Порой, когда в ресторанчике становилось совсем уж пусто, она демонстративно приглашала меня на «индийскую половину», выносила поднос со сладостями, наливала чаю, доставала игральную доску и кости: беседовать с Мататарой и не играть при этом с нею в нарды не дозволялось никому.
Когда дружбе нашей сравнялось полгода, она вдруг сказала: «Однажды я тебе погадаю». Не предложила услугу, не стала спрашивать разрешения, а просто поставила меня перед фактом. И вернулась к игре, не вдаваясь в подробности: когда, зачем, и что я ей за это буду должна?
Неделю спустя, сообщила: «Я гадала на тебя, Батча-Ли. Все у тебя еще будет, даже муж — кто бы мог подумать?! Не пугайся, еще нескоро, успеешь нагуляться… И учти, это будет не мальчишка уличный, а старый, богатый муж, настоящий мужчина. Он станет тебе вторым отцом и лучшим другом, а его взрослые дети примут тебя как сестру. Своих ты не родишь, но вырастишь много приемышей; когда придет время, они приведут к тебе своих малышей и скажут: «Спасибо, мамочка Ли», — так что неблагодарности не бойся. И бедности не бойся, она тебе не суждена. За что возьмешься, все будет приносить доход. Карты говорят, что тебе станут платить даже за небылицы, которые ты сочиняешь — не знаю, бывает ли так, но с картами не поспоришь».
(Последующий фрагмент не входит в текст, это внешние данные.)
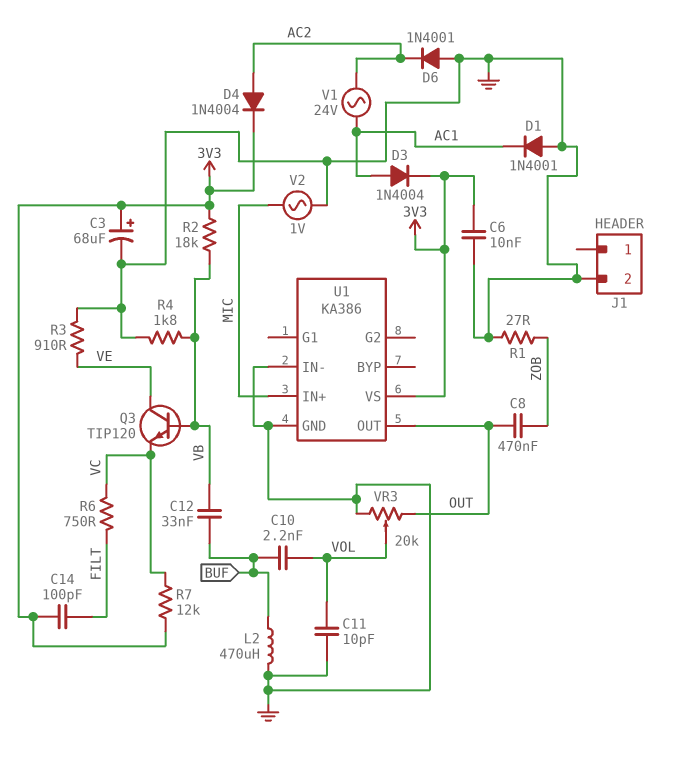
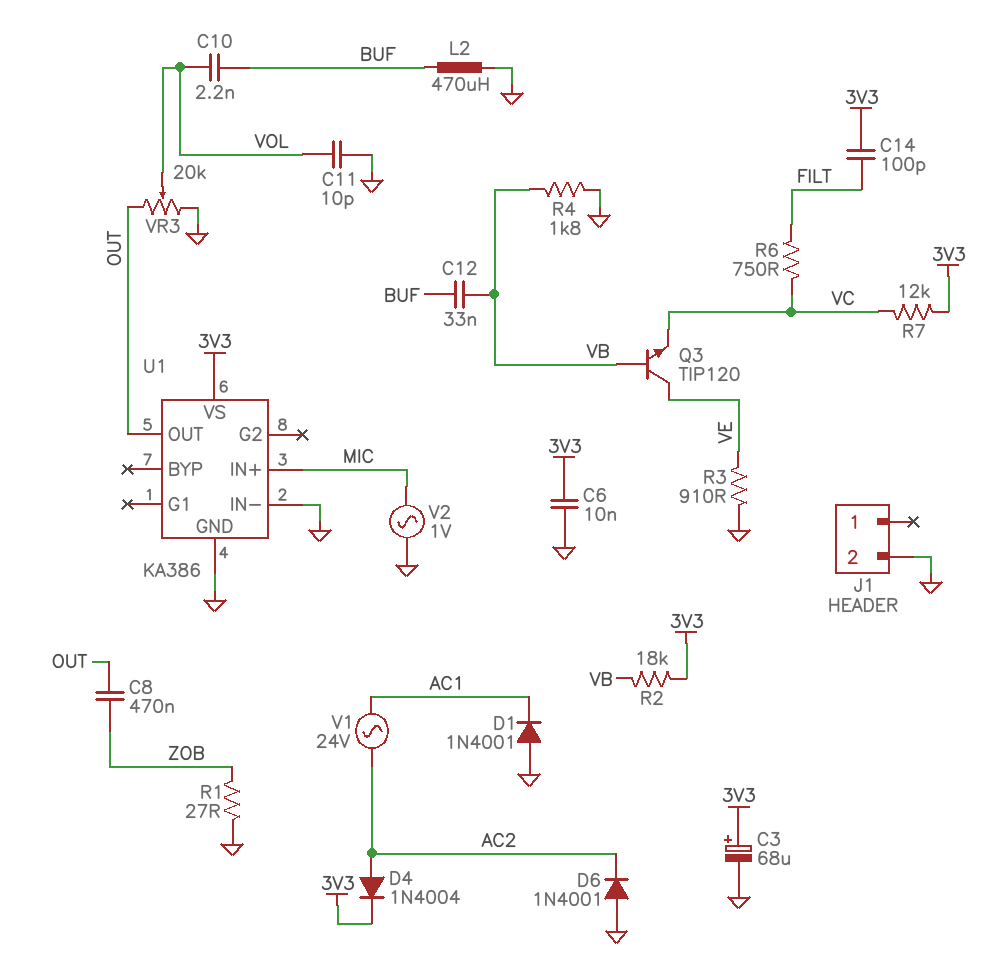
D3: diode 1N4004 (A AC1, K 3V3) -> none

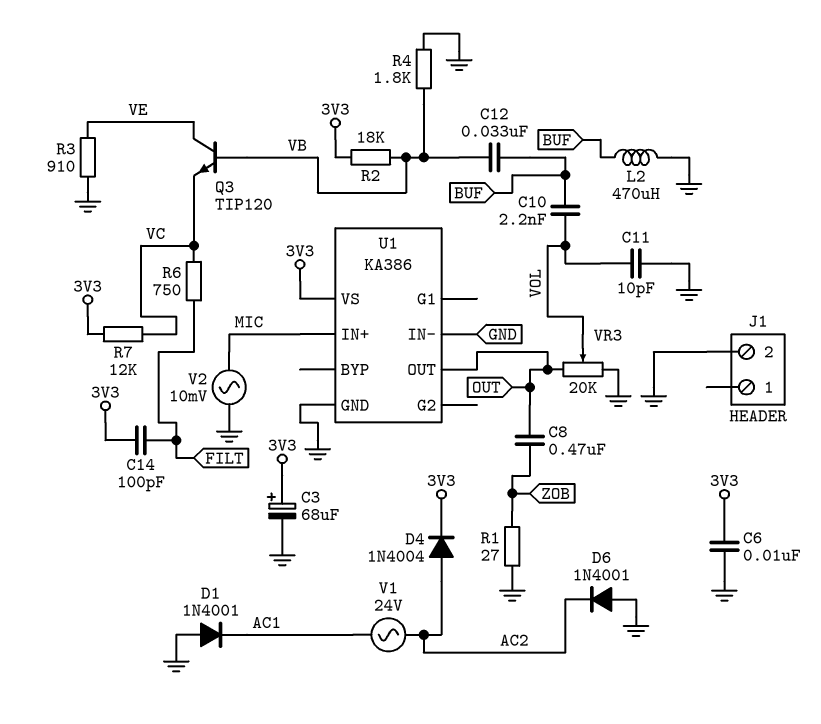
V2: AC 1V (GND, MIC) -> AC 10mV (GND, MIC)

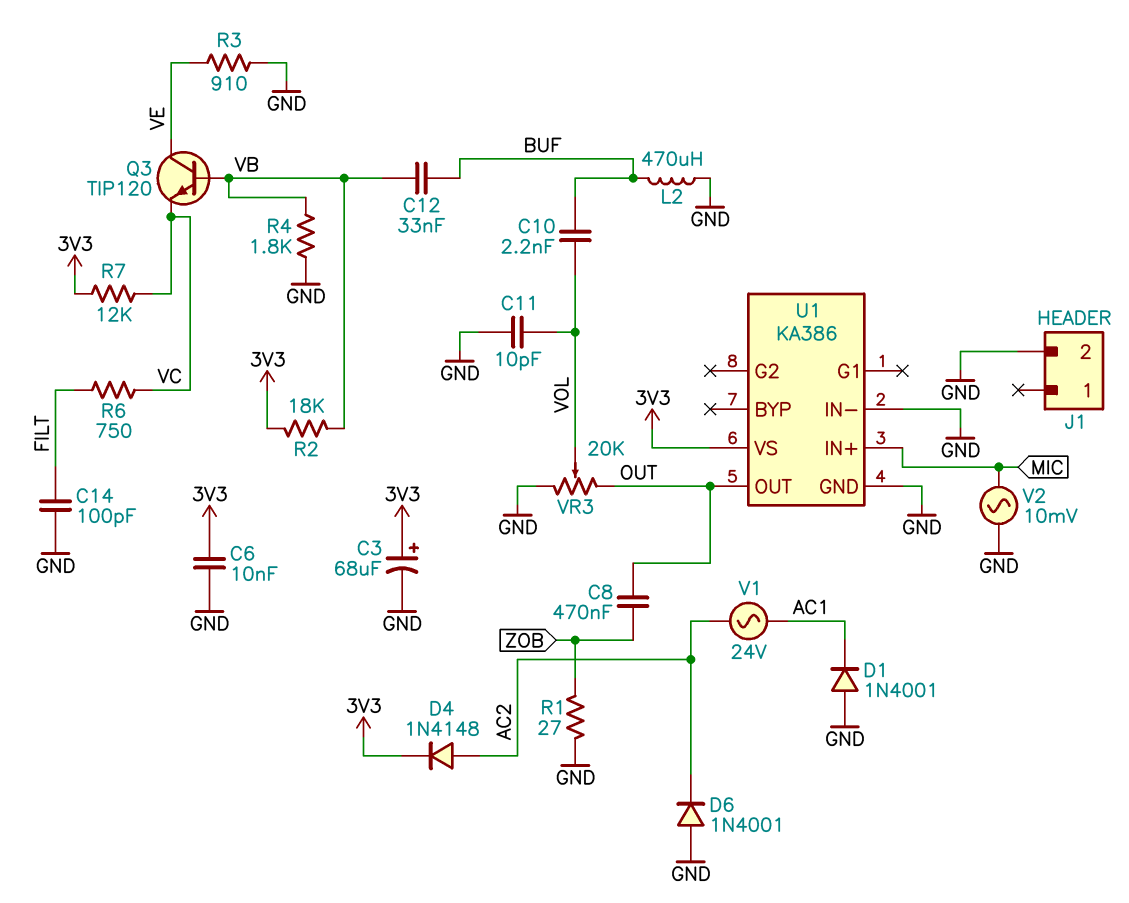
C14: 100pF (3V3, FILT) -> 100pF (FILT, GND)
D4: diode 1N4004 (A AC2, K 3V3) -> diode 1N4148 (A AC2, K 3V3)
Я чуть не завизжала от счастья. Мататара, понятно, ни сном, ни духом, не ведала о моих первых литературных опытах и связанных с этим волнениях. Здесь, в Индии, я принялась вдруг от скуки записывать по памяти сказки о страшных и смешных приключениях вечной девочки Рави и ее тени, мальчика Ша, которые придумывала когда-то для сестренки Ёлки. По ходу дела так увлеклась, что не смогла остановиться. Мне собственные сочинения нравились чрезвычайно, но стоило подумать о том, чтобы показать их еще кому-нибудь, тем паче, настоящему живому издателю, и земля уходила из-под ног от стыда и страха: невозможно!
И тут она говорит такое … Богатый муж, приемные дети — бог с ними, разберемся, но неужто, правда, выйдет толк из моей писанины?
«Жизнь твоя будет больше похожа на праздник, чем на настоящую женскую жизнь, — продолжает старуха. — Оно и неплохо, тебе понравится: ты ведь не хочешь взрослеть… Все у тебя хорошо, есть только одна беда. Большая беда, Батча-Ли, хуже, пожалуй, не бывает.»
И я, современная европейская женщина, с двумя высшими образованиями, трезвомыслящая, скептическая, в сущности, особа, ни разу в жизни от черной кошки не отшатнувшаяся, охнула, всплеснула руками: «Что за беда Мататара? С мамой? С папой? С Ёлкой моей маленькой? Или все-таки со мной? Когда будет? И что?»